Alert Rule Substitutions

Contents

Overview

Overview

Alert rules allow certain substitutions that you can configure. These include:

The tuple field that triggered the alert to fire, using the following format:
${fieldname}
Alert rule properties:
${AlertRule.GUID}
${AlertRule.MessageTemplate}
${AlertRule.Name}
${AlertRule.Description}
${AlertRule.Severity}
${AlertRule.Owner}
${AlertRule.Created}
${AlertRule.ID}
${AlertRule.Table}
${AlertRule.Predicate}
${AlertRule.Delay}
${AlertRule.Payload}

Braces are not required when using alphanumeric characters, underscores "_", or dots ".". Use braces in cases such as when defining the nth alert rule substitution. For example, ${n}th.

Alert fields that support substitutions:

Alert configuration properties

Name, messages, severity, and so on.

Alert rule messages

Messages support substitutions, as the message is inherited by the alert actions — provided the actions do not contain their own configured message.

Every action has different set of configurations properties that can have substitutions in them.

Substitution Workflow

  1. Create an alert rule with one publish action. Make sure you do some substitution in the message field of publish action.

  2. Save the alert.

  3. Check in the LVAlertRulesStatus table to see if the alert was created as expected.
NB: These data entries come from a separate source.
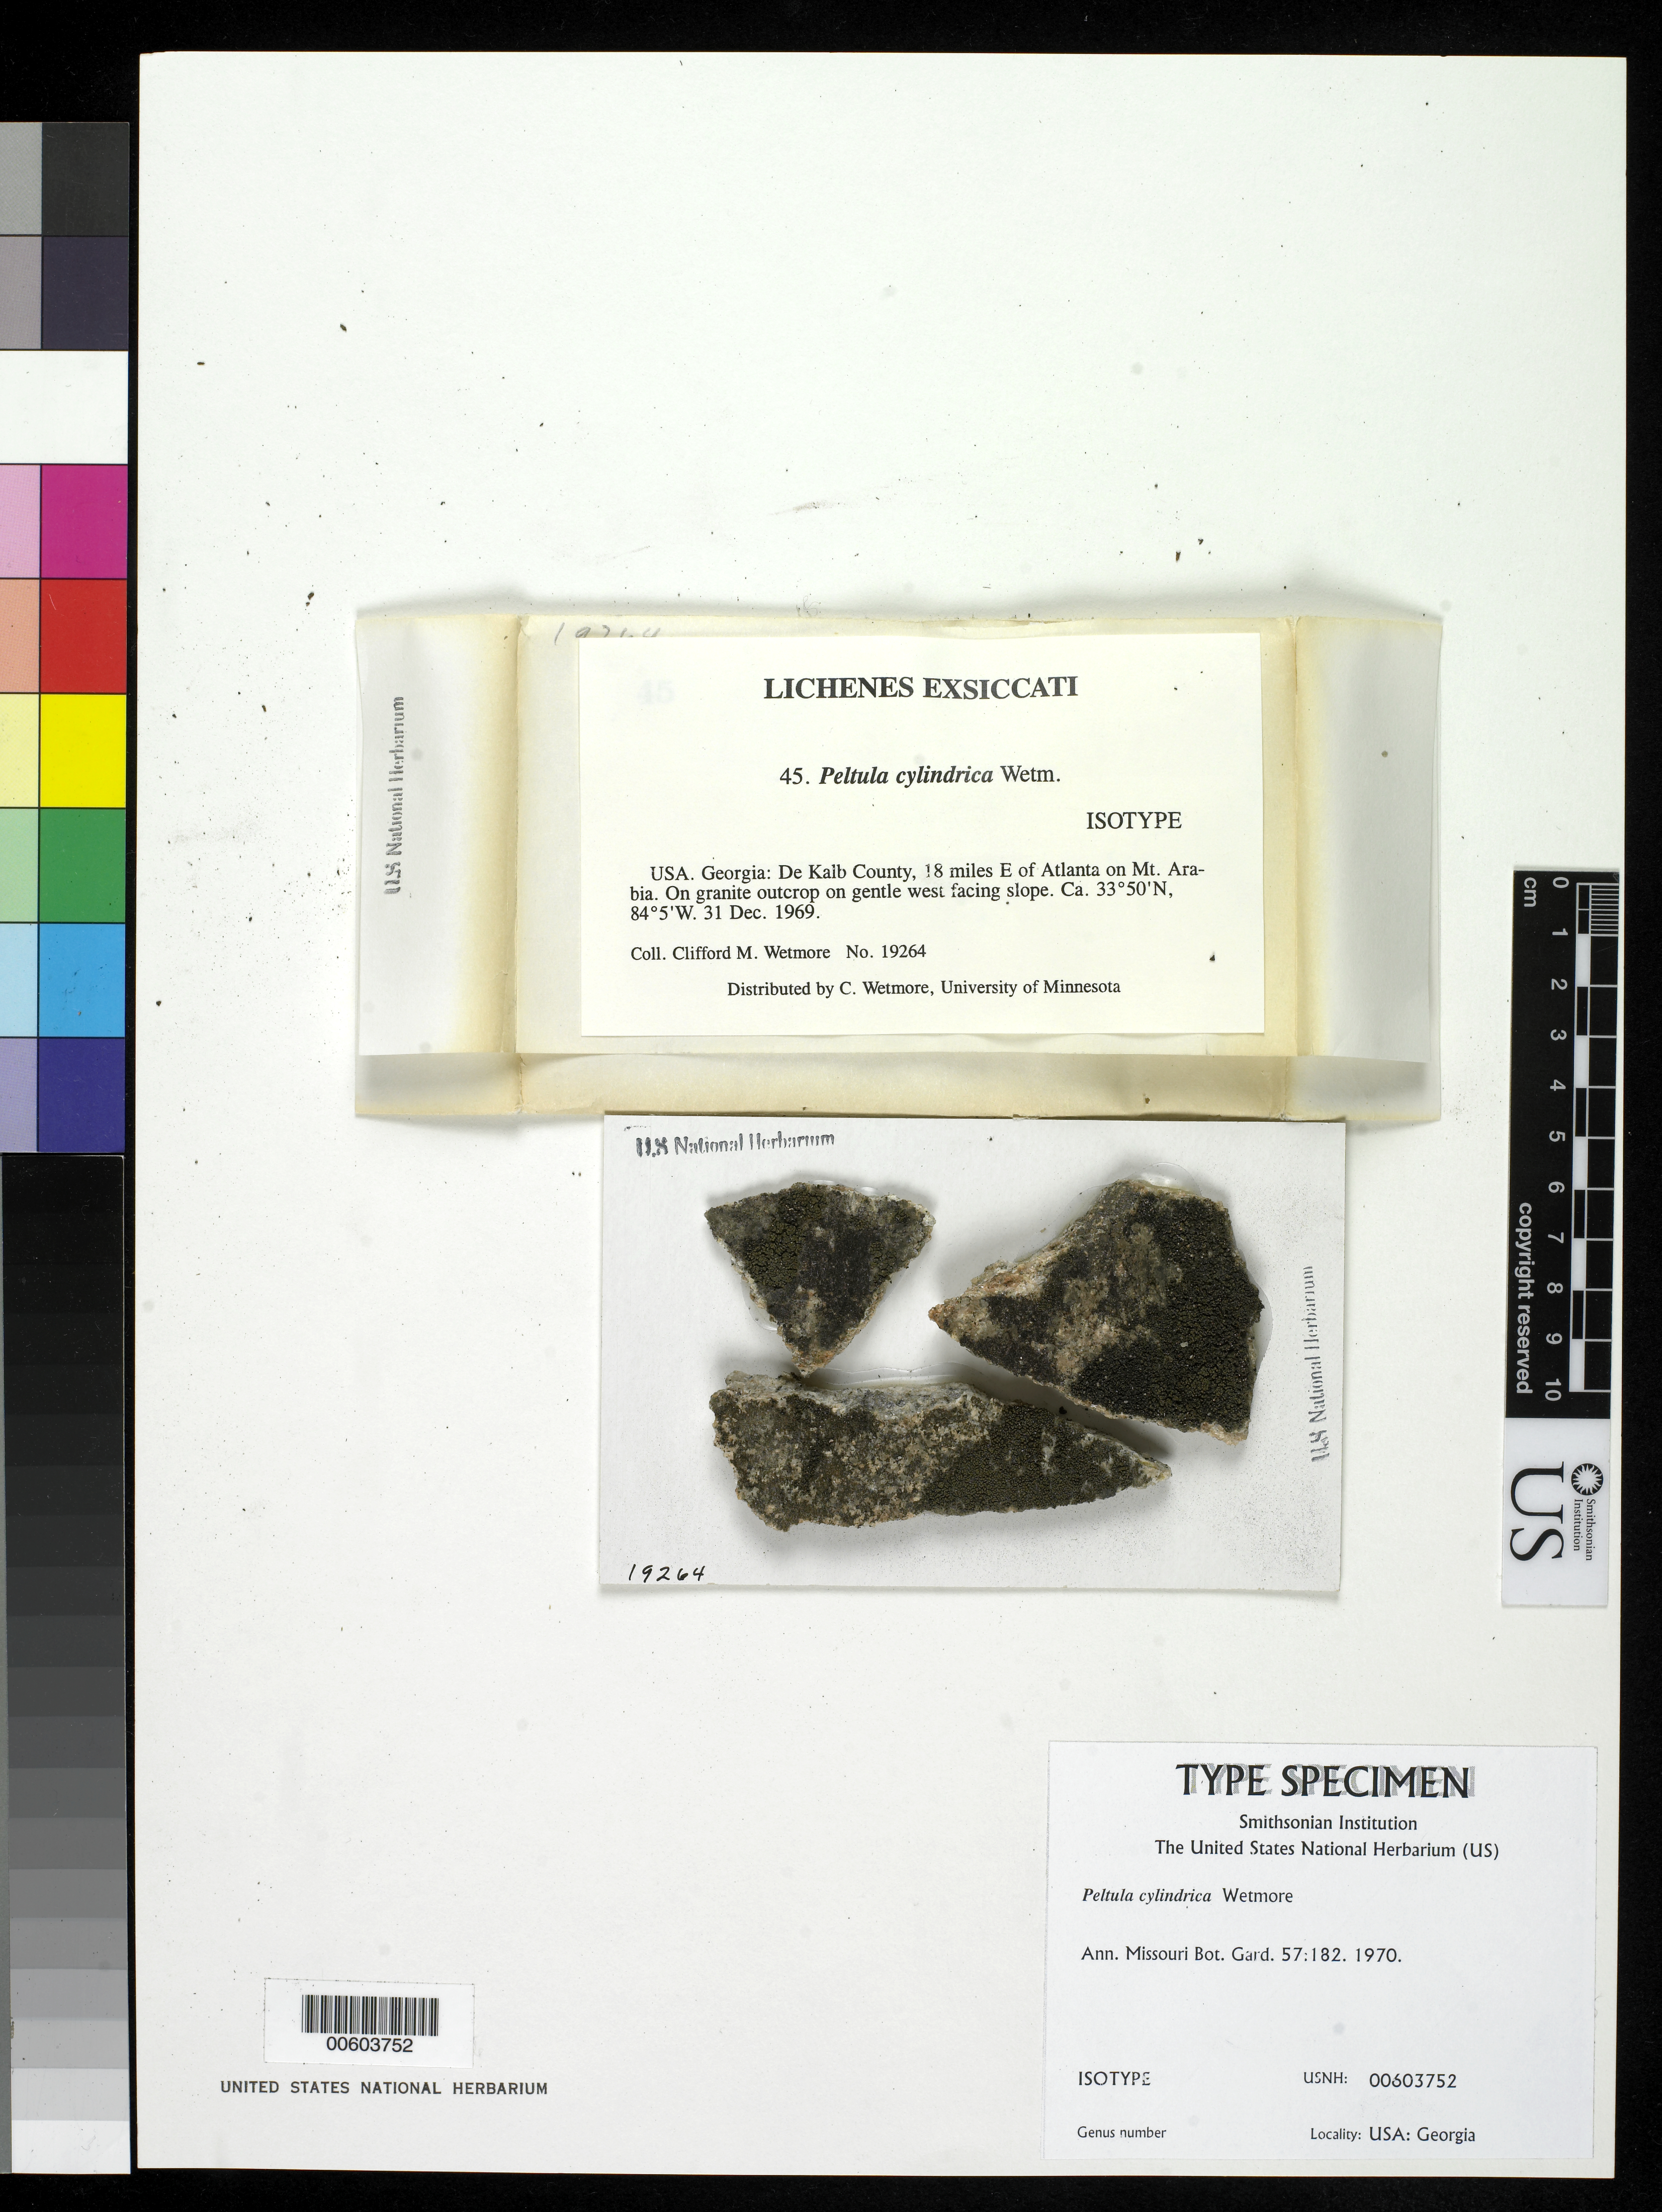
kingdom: Fungi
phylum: Ascomycota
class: Lichinomycetes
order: Lichinales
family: Peltulaceae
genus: Peltula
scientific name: Peltula cylindrica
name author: Wetmore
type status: Isotype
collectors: C. Wetmore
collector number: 19264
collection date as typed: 31 Dec 1969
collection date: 1969-12-31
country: United States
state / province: Georgia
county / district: Dekalb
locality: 18 mi E of Atlanta on Mt. Arabia.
  4. Publish a tuple in the source table to trigger the alert based on your configuration. Triggering the alert causes the action to fire.

  5. Check the LVAlerts table to see if the publish action executed. Check the message field and you should see the expected substitution.

To see alert rule substitutions in action, load and run the Hello LiveView sample. The sample contains two alerts with field substitution, Out of item and Low on inventory.